In the kinetic theory of gases, the term molecule is often used for any gaseous particle regardless of its composition. This violates the definition that a molecule contain two or more atoms, since the noble gases are individual atoms.
A molecule may be homonuclear, that is, it consists of atoms of one chemical element, as with two atoms in the oxygen molecule (O2); or it may be heteronuclear, a chemical compound composed of more than one element, as with water (two hydrogen atoms and one oxygen atom; H2O).
Molecules as components of matter are common. They also make up most of the oceans and atmosphere. Most organic substances are molecules. The substances of life are molecules, e.g. proteins, the amino acids they are made of, the nucleic acids (DNA & RNA), sugars, carbohydrates, fats, and vitamins. The nutrient minerals ordinarily are not molecules, e.g. iron sulfate.
However, the majority of familiar solid substances on Earth are not made of molecules. These include all of the minerals that make up the substance of the Earth, soil, dirt, sand, clay, pebbles, rocks, boulders, bedrock, the molten interior, and the core of the Earth. All of these contain many chemical bonds, but are not made of identifiable molecules.

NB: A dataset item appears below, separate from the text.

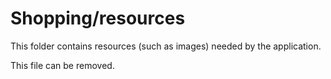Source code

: # Shopping/resources

This folder contains resources (such as images) needed by the application. 

This file can be removed.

No typical molecule can be defined for salts nor for covalent crystals, although these are often composed of repeating unit cells that extend either in a plane, e.g. graphene; or three-dimensionally e.g. diamond, quartz, sodium chloride. The theme of repeated unit-cellular-structure also holds for most metals which are condensed phases with metallic bonding. Thus solid metals are not made of molecules.
In glasses, which are solids that exist in a vitreous disordered state, the atoms are held together by chemical bonds with no presence of any definable molecule, nor any of the regularity of repeating unit-cellular-structure that characterizes salts, covalent crystals, and metals.